TEXT PASSAGE >>

···



  1. Eat an amount of food that will leave you satisfied (still a little hungry), but not “full” or “stuffed”
  2. For weight loss, place on your plate the amount of food you need and don’t go back for more
  3. Eating too much of even good food is not good for you
  4. Eat two meals daily: breakfast and lunch
  5. Breakfast should be the largest meal of the day, lunch medium, and supper (if at all) very light

Foods to Eat

  1. Whole grains – (brown rice, oats, barley, whole wheat products, whole grain pasta, corn, etc.) are rich in fiber and nutrients. They can be cooked and mixed with other food groups, and can be eaten with each meal.
  2. Fruits – (banana, apple, papaya, mango, berries, melons, etc.) are rich in natural sugars, antioxidants, and fiber and are easily digested. These can be eaten with breakfast or for a light supper.
  3. Vegetables – (carrot, beet, potato, green bean, cabbage, lettuce, etc.) are full of minerals, starches, and fiber and are excellent for the mid-day (lunch) meal.
  4. Legumes – (peas, beans, lentils, soy products,) are high in healthy proteins to provide the building material for the body. Legumes and whole grains together make a complete protein!
  5. Natural Fats – (nuts [cashew, walnut, almond, coconut, etc.], seeds [flax, sunflower, pumpkin, etc.], avocado, olive, etc.) eaten sparingly (handful daily) they provide you with natural, healthy ways of getting your fat intake while at the same time improving your cholesterol profile.

Foods to Avoid

  1. Flesh Foods – (Pork, beef, chicken, fish, etc.) include those things that could run, fly, or swim away from you if you try to kill them. These are high in saturated fats and cholesterol (even fish), and many diseases (diabetes, heart disease, obesity, osteoporosis, cancers, parasites, bacterial & viral infections, toxins, etc.) are related to their consumption. A healthy substitute is combining legumes and whole grains together to get your complete proteins without the negative health affects of flesh foods.

···

INSTRUCTIONS TO FOLLOW >> Pick up the text on healthy eating where it stops and write its continuation. The items are from a different source than the text on healthy eating.

GIVEN RECORDS >>
···

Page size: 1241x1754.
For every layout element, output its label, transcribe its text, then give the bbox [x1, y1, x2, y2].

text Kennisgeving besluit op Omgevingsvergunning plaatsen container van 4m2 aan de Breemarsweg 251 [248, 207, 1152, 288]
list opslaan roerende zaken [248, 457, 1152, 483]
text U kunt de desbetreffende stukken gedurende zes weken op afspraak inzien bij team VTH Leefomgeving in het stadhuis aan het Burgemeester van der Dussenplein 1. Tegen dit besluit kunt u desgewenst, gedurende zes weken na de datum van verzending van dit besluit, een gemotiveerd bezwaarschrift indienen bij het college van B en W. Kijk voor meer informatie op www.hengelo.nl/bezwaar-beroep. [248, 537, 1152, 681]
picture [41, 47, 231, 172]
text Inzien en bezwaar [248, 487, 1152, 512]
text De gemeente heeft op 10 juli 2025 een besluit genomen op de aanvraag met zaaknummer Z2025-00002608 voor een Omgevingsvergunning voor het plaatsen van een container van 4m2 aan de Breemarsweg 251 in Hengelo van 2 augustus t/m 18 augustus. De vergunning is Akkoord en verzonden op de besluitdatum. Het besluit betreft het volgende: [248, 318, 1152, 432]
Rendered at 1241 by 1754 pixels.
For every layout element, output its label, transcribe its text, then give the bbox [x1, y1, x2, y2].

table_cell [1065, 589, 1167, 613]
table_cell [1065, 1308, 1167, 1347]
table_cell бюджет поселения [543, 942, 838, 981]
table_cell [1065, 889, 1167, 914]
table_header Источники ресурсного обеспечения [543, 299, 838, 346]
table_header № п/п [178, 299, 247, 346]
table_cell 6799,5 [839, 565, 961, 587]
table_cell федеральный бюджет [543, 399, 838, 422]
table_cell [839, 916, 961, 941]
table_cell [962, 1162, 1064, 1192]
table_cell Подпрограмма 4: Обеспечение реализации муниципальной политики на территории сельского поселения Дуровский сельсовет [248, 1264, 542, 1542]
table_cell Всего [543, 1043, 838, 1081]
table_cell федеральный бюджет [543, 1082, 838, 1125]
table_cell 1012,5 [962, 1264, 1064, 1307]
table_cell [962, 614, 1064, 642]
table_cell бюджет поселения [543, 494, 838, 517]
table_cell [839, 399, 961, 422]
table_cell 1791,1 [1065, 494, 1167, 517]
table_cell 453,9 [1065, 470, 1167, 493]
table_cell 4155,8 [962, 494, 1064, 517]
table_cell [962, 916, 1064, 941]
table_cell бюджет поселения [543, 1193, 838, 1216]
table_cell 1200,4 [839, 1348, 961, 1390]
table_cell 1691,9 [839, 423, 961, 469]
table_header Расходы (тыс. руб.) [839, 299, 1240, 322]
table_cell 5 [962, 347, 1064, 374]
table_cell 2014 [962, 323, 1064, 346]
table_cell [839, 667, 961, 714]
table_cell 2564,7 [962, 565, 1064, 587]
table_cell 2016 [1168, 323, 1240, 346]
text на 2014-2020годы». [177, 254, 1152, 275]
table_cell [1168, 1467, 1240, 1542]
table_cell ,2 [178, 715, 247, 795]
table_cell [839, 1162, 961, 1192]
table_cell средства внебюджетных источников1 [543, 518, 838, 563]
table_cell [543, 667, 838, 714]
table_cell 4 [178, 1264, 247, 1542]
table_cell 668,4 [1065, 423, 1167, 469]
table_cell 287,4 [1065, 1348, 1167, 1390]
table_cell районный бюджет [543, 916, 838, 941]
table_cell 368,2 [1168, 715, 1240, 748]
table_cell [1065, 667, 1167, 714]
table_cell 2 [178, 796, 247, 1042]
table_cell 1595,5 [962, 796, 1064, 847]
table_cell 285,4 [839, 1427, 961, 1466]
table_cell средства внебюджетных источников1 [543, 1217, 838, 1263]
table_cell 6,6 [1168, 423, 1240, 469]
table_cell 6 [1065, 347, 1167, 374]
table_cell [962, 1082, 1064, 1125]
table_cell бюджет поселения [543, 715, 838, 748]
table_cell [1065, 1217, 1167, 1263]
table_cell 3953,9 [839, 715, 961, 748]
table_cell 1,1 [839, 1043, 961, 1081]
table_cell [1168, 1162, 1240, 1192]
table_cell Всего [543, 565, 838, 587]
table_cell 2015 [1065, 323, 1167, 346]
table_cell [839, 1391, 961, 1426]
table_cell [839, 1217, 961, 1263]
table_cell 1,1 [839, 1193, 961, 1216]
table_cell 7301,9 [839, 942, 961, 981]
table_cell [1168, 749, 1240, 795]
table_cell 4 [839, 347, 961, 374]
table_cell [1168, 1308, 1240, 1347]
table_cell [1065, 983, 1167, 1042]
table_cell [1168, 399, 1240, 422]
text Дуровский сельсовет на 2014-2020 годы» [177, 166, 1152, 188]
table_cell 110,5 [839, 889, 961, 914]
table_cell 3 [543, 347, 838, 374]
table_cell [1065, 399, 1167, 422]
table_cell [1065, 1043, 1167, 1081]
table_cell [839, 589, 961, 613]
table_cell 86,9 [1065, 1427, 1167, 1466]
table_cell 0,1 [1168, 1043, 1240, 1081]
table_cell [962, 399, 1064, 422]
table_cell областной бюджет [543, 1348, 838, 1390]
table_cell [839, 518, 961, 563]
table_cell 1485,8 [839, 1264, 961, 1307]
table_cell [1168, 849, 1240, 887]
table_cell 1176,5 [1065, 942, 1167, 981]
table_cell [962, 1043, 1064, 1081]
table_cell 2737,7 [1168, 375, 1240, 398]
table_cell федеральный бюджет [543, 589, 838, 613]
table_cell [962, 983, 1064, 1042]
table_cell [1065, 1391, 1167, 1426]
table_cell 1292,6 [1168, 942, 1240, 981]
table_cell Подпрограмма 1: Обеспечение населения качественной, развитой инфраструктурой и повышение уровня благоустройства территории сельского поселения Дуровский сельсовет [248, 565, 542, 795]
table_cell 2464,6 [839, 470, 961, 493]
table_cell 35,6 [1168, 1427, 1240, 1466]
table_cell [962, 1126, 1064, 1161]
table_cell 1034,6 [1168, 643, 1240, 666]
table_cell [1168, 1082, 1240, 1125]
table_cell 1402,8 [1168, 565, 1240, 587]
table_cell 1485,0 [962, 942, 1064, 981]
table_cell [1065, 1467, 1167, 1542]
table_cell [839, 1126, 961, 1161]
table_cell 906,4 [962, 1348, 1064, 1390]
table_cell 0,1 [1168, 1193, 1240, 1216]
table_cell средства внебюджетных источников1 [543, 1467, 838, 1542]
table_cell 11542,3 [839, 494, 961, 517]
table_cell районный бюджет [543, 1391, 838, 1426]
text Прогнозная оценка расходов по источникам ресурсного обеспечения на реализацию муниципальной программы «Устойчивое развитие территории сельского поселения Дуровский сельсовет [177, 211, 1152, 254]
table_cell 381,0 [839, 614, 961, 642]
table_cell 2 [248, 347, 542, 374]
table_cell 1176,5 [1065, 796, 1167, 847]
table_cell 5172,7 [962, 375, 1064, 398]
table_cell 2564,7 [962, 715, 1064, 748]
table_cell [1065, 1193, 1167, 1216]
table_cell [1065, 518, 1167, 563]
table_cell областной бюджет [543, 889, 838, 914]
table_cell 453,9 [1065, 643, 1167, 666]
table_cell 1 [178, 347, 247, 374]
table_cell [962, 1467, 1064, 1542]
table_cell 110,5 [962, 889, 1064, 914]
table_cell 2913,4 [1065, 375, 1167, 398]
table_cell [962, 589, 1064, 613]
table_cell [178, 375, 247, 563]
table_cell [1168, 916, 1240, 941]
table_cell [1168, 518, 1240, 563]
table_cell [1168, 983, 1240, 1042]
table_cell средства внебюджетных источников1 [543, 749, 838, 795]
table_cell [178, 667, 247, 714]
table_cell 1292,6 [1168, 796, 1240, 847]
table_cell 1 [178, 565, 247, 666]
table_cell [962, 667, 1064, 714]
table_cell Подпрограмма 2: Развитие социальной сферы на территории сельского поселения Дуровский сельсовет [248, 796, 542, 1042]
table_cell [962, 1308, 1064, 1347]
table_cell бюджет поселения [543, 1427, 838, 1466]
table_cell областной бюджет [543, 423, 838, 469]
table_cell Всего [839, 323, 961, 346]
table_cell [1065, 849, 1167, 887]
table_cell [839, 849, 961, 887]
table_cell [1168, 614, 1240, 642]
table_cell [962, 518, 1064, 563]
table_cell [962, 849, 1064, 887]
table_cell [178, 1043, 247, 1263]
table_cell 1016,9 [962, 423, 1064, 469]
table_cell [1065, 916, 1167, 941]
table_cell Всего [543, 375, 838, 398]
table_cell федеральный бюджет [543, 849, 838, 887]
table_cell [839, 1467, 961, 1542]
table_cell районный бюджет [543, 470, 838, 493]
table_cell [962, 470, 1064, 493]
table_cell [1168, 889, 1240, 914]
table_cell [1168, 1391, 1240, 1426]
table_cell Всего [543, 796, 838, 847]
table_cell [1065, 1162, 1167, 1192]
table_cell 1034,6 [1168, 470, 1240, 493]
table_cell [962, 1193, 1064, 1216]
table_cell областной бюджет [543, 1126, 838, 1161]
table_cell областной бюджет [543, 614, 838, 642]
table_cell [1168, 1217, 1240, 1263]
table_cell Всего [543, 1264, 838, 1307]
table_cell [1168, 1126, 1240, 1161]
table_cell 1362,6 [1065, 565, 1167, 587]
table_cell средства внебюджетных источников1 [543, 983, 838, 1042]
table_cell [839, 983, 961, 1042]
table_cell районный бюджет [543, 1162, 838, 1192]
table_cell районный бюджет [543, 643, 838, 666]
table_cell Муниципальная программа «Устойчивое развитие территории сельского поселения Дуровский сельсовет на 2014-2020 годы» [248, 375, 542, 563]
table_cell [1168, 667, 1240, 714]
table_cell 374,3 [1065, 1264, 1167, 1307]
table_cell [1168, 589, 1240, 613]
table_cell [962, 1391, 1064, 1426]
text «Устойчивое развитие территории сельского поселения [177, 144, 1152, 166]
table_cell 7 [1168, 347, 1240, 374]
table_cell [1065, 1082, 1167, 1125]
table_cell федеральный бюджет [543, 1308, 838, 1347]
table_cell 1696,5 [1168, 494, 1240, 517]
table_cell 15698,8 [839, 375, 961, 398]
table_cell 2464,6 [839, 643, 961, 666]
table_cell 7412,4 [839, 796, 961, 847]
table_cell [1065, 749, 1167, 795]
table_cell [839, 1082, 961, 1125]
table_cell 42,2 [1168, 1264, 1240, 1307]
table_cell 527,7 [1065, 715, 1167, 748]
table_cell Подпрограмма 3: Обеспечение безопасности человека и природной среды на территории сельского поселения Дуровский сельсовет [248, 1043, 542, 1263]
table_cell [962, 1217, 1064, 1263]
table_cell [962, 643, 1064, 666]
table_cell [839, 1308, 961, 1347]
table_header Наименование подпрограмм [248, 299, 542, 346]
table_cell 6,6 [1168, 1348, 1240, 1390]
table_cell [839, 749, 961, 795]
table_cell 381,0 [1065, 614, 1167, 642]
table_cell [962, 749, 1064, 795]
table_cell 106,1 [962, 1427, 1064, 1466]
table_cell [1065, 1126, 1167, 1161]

···

RESULT >>
  2. Dairy products – (Milk, cheese, butter, eggs, ice cream, etc.) are made from “stuff” that comes from animals. These products as well are high in saturated fats and cholesterol and many similar diseases result from their consumption. Healthy substitutes include soymilk, rice milk, nut butters, flax seed, blended frozen fruit, etc.
  3. Spices – (black/hot pepper , cinnamon, nutmeg, mustard, etc.) cause irritation of the stomach and digestive organs, which can lead to or worsen esophageal reflux, gastritis, and ulcers. Healthy substitutes include herbs such as basil, thyme, sage, paprika, and others.
  4. Vinegar – (including apple cider vinegar, pickles, distilled vinegar, salad dressings, condiments, etc.) is the result of fermenting (or rotting) alcohol to acetic acid. It, as the spices do, erodes the delicate lining of the digestive tract. A healthy substitute is lemon juice.
  5. Refined carbohydrates/sugars – (cookies, pies, cakes, sweet breads, pasta, white bread, crackers, candy, chocolates, table sugar, jams, jellies, syrups, white flour, etc.) are easily digested/absorbed into the blood stream and cause a rapid rise in blood sugar. They are also are high in calories. This leads to diabetes and obesity. Additionally, refined sugars decrease the immune system’s ability to combat disease. A healthy substitute is to use whole grain products instead of refined products, and naturally sweet fruits in exchange for sugars.
  6. Fried/high fat foods – (chips, french fries, margarine, oils, shortening, lard, etc.) are high in trans fats or cholesterol or saturated fats, which increase your bad cholesterol, decrease your good cholesterol, and promote inflammation that predisposes people to develop plaques in their arteries. Healthy substitutes include “frying” on a nonstick skillet with light, non-stick spray and using water and herbs for seasoning. Also, baking instead of frying, and using unsweetened applesauce instead of oil in baking recipes.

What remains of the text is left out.